40/01 Verwaltungsverfahren;
41/02 Passrecht Fremdenrecht;

Norm

AufG 1992 §5 Abs1;
AufG 1992 §5 Abs2;
AufG 1992 §5 Abs4;
AVG §58 Abs2;
FrG 1993 §10 Abs1 Z2;

Betreff

Der Verwaltungsgerichtshof hat durch den Vorsitzenden Senatspräsident Dr. Puck und die Hofräte Dr. Holeschofsky, Dr. Zens, Dr. Bayjones und Dr. Schick als Richter, im Beisein des Schriftführers Mag. Böheimer, über die Beschwerde des P in W, vertreten durch Dr. A, Rechtsanwalt in W, gegen den Bescheid des Bundesministers für Inneres vom 17. November 1995, Zl. 304.087/2-III/11/95, betreffend Aufenthaltsbewilligung, zu Recht erkannt:

Spruch

Der angefochtene Bescheid wird wegen Rechtswidrigkeit infolge Verletzung von Verfahrensvorschriften aufgehoben.

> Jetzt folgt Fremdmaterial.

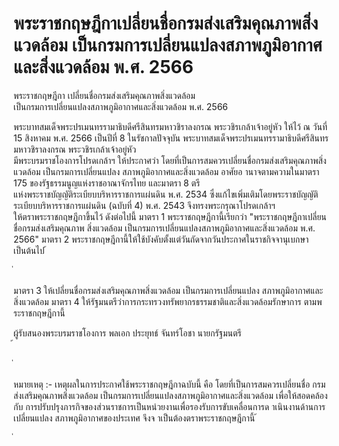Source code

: 
# พระราชกฤษฎีกาเปลี่ยนชื่อกรมส่งเสริมคุณภาพสิ่งแวดล้อม เป็นกรมการเปลี่ยนแปลงสภาพภูมิอากาศและสิ่งแวดล้อม พ.ศ. 2566
      
      

      
      

 
 
พระราชกฤษฎีกา 
เปลี่ยนชื่อกรมส่งเสริมคุณภาพสิ่งแวดล้อม   
เป็นกรมการเปลี่ยนแปลงสภาพภูมิอากาศและสิ่งแวดล้อม 
พ.ศ.  2566 
 
 
พระบาทสมเด็จพระปรเมนทรรามาธิบดีศรีสินทรมหาวชิราลงกรณ 
พระวชิรเกล้าเจ้าอยู่หัว 
ให้ไว้  ณ  วันที่  15  สิงหาคม  พ.ศ.  2566 
เป็นปีที่  8  ในรัชกาลปัจจุบัน 
พระบาทสมเด็จพระปรเมนทรรามาธิบดีศรีสินทรมหาวชิราลงกรณ  พระวชิรเกล้าเจ้าอยู่หัว   
มีพระบรมราชโองการโปรดเกล้าฯ  ให้ประกาศว่า 
โดยที่เป็นการสมควรเปลี่ยนชื่อกรมส่งเสริมคุณภาพสิ่งแวดล้อม  เป็นกรมการเปลี่ยนแปลง 
สภาพภูมิอากาศและสิ่งแวดล้อม 
อาศัยอ านาจตามความในมาตรา  175  ของรัฐธรรมนูญแห่งราชอาณาจักรไทย  และมาตรา  8  ตรี   
แห่งพระราชบัญญัติระเบียบบริหารราชการแผ่นดิน  พ.ศ.  2534  ซึ่งแก้ไขเพิ่มเติมโดยพระราชบัญญัติ 
ระเบียบบริหารราชการแผ่นดิน  (ฉบับที่  4)  พ.ศ.  2543  จึงทรงพระกรุณาโปรดเกล้าฯ   
ให้ตราพระราชกฤษฎีกาขึ้นไว้  ดังต่อไปนี้ 
มาตรา 1 พระราชกฤษฎีกานี้เรียกว่า  "พระราชกฤษฎีกาเปลี่ยนชื่อกรมส่งเสริมคุณภาพ 
สิ่งแวดล้อม  เป็นกรมการเปลี่ยนแปลงสภาพภูมิอากาศและสิ่งแวดล้อม  พ.ศ.  2566" 
มาตรา 2 พระราชกฤษฎีกานี้ให้ใช้บังคับตั้งแต่วันถัดจากวันประกาศในราชกิจจานุเบกษา 
เป็นต้นไป 
้
 
่
 

มาตรา 3 ให้เปลี่ยนชื่อกรมส่งเสริมคุณภาพสิ่งแวดล้อม  เป็นกรมการเปลี่ยนแปลง 
สภาพภูมิอากาศและสิ่งแวดล้อม 
มาตรา 4 ให้รัฐมนตรีว่าการกระทรวงทรัพยากรธรรมชาติและสิ่งแวดล้อมรักษาการ 
ตามพระราชกฤษฎีกานี้ 
 
ผู้รับสนองพระบรมราชโองการ 
พลเอก ประยุทธ์  จันทร์โอชา 
นายกรัฐมนตรี  
้
 
่
 

หมายเหตุ  :-  เหตุผลในการประกาศใช้พระราชกฤษฎีกาฉบับนี้  คือ  โดยที่เป็นการสมควรเปลี่ยนชื่อ 
กรมส่งเสริมคุณภาพสิ่งแวดล้อม  เป็นกรมการเปลี่ยนแปลงสภาพภูมิอากาศและสิ่งแวดล้อม  เพื่อให้สอดคล้องกับ 
การปรับปรุงภารกิจของส่วนราชการเป็นหน่วยงานเพื่อรองรับการขับเคลื่อนการด าเนินงานด้านการเปลี่ยนแปลง 
สภาพภูมิอากาศของประเทศ  จึงจ าเป็นต้องตราพระราชกฤษฎีกานี้ 
้
 
่
 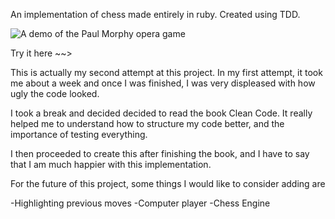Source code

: An implementation of chess made entirely in ruby. Created using TDD.

![A demo of the Paul Morphy opera game](demo/paul_morpy_opera_game.gif)

Try it here ~~>

This is actually my second attempt at this project. In my first attempt, it took me about a week and once I was finished, I was very displeased with how ugly the code looked.

I took a break and decided decided to read the book Clean Code. It really helped me to understand how to structure my code better, and the importance of testing everything.

I then proceeded to create this after finishing the book, and I have to say that I am much happier with this implementation. 

For the future of this project, some things I would like to consider adding are

-Highlighting previous moves
-Computer player
-Chess Engine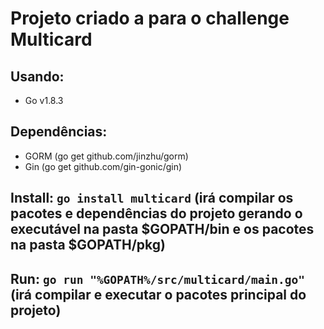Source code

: # Projeto criado a para o challenge Multicard

## Usando:
- Go v1.8.3

## Dependências:
- GORM (go get github.com/jinzhu/gorm) 
- Gin (go get github.com/gin-gonic/gin)

## Install: `go install multicard` (irá compilar os pacotes e dependências do projeto gerando o executável na pasta $GOPATH/bin e os pacotes na pasta $GOPATH/pkg)

## Run: `go run "%GOPATH%/src/multicard/main.go"` (irá compilar e executar o pacotes principal do projeto)
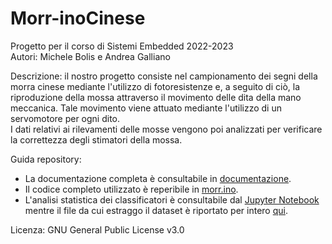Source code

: # Morr-inoCinese

Progetto per il corso di Sistemi Embedded 2022-2023  
Autori: Michele Bolis e Andrea Galliano  

Descrizione: il nostro progetto consiste nel campionamento dei segni della morra cinese mediante l'utilizzo di fotoresistenze e, a seguito di ciò, la riproduzione della mossa attraverso il movimento delle dita della mano meccanica. Tale movimento viene attuato mediante l'utilizzo di un servomotore per ogni dito.  
I dati relativi ai rilevamenti delle mosse vengono poi analizzati per verificare la correttezza degli stimatori della mossa.

Guida repository:

- La documentazione completa è consultabile in [documentazione](documentation/documentazione.md).
- Il codice completo utilizzato è reperibile in [morr.ino](morr/morr.ino).
- L'analisi statistica dei classificatori è consultabile dal [Jupyter Notebook](statistiche/stats.ipynb) mentre il file da cui estraggo il dataset è riportato per intero [qui](statistiche/log.txt).

Licenza: GNU General Public License v3.0  
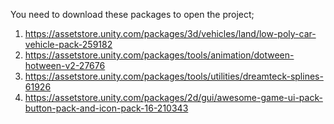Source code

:You need to download these packages to open the project;

1. https://assetstore.unity.com/packages/3d/vehicles/land/low-poly-car-vehicle-pack-259182
2. https://assetstore.unity.com/packages/tools/animation/dotween-hotween-v2-27676
3. https://assetstore.unity.com/packages/tools/utilities/dreamteck-splines-61926
4. https://assetstore.unity.com/packages/2d/gui/awesome-game-ui-pack-button-pack-and-icon-pack-16-210343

Der Bund (Bundesministerium für Inneres) hat dem Beschwerdeführer Aufwendungen in der Höhe von S 12.770,-- binnen zwei Wochen bei sonstiger Exekution zu ersetzen. Das Mehrbegehren wird abgewiesen.

Begründung

Mit dem im Instanzenzug ergangenen Bescheid des Bundesministers für Inneres vom 17. November 1995 wurde der Antrag des Beschwerdeführers auf Erteilung einer Aufenthaltsbewilligung gemäß § 5 Abs. 1 und 2 des Aufenthaltsgesetzes (AufG) "sowie" § 10 Abs. 1 Z. 2 des Fremdengesetzes (FrG) abgewiesen.

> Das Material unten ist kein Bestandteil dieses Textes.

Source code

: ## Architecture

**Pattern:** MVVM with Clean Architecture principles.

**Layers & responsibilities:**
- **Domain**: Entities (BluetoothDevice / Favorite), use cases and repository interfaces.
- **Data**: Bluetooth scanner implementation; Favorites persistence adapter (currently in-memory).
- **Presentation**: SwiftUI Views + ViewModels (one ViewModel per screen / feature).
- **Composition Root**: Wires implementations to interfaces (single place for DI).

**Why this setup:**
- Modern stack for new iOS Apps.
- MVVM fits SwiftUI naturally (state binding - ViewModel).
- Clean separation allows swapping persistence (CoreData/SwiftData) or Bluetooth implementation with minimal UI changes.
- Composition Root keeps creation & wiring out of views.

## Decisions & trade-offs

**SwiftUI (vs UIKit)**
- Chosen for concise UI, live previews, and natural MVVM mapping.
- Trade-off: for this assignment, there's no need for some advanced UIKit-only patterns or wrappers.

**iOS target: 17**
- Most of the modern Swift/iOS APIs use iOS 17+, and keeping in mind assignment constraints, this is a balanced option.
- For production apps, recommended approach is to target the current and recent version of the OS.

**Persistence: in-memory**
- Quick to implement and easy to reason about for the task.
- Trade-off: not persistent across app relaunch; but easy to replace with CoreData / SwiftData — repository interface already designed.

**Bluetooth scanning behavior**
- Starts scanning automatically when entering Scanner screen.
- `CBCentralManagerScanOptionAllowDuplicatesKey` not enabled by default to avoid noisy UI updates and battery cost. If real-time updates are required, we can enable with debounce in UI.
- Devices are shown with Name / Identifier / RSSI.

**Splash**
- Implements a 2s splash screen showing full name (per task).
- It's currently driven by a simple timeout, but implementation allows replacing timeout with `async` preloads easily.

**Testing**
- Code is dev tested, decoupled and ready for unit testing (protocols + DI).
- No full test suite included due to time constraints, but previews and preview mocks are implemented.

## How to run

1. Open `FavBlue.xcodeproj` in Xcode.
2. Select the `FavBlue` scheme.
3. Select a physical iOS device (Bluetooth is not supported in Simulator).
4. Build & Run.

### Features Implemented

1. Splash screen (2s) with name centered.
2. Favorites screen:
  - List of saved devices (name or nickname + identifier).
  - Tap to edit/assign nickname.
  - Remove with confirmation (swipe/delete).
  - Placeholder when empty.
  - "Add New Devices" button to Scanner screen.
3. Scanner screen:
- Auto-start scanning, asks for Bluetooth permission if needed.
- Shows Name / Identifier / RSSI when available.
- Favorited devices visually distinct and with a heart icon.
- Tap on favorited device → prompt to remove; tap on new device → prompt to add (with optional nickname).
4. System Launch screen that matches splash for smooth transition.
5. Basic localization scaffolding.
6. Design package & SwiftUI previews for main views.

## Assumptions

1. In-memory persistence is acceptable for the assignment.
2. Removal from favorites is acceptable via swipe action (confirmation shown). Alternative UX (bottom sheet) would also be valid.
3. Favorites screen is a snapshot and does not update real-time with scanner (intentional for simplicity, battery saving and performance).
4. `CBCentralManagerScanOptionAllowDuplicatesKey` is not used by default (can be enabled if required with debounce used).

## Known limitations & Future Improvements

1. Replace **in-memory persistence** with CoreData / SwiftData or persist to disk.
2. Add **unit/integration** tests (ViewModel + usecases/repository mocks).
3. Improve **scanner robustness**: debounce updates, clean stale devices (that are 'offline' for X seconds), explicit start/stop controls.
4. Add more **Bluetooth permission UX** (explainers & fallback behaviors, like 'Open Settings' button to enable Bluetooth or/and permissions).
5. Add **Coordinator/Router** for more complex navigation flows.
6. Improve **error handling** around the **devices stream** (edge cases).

Die Landesgeschäftsstelle des Arbeitsmarktservice habe die Unbedenklichkeit für die vom Beschwerdeführer angestrebte unselbständige Beschäftigung im Hinblick auf die Aufnahmefähigkeit des Arbeitsmarktes nicht bestätigt, woraus sich für die belangte Behörde "der Umstand" ergeben habe, "aus diesem Grunde" den Antrag des Beschwerdeführers abzulehnen. Dies deshalb, weil der Beschwerdeführer gemäß § 2 Ausländerbeschäftigungsgesetz (AuslBG) einer Berechtigung nach diesem Bundesgesetz zur Ausübung einer unselbständigen Erwerbstätigkeit bedürfe. Da er weder über eine gültige Sicherungsbescheinigung, Beschäftigungsbewilligung, Arbeitserlaubnis oder über einen Befreiungsschein verfüge noch eine Mitteilung des Arbeitsmarktservice im Sinne des § 5 Abs. 4 AufG voliege, sei der vom Beschwerdeführer beabsichtigte Aufenthaltszweck aufgrund der tatsächlichen Arbeitsmarktsituation verfehlt. Somit stehe fest, daß der Beschwerdeführer nicht berechtigt sei, sich zur Ausübung einer unselbständigen Erwerbstätigkeit in Österreich aufzuhalten.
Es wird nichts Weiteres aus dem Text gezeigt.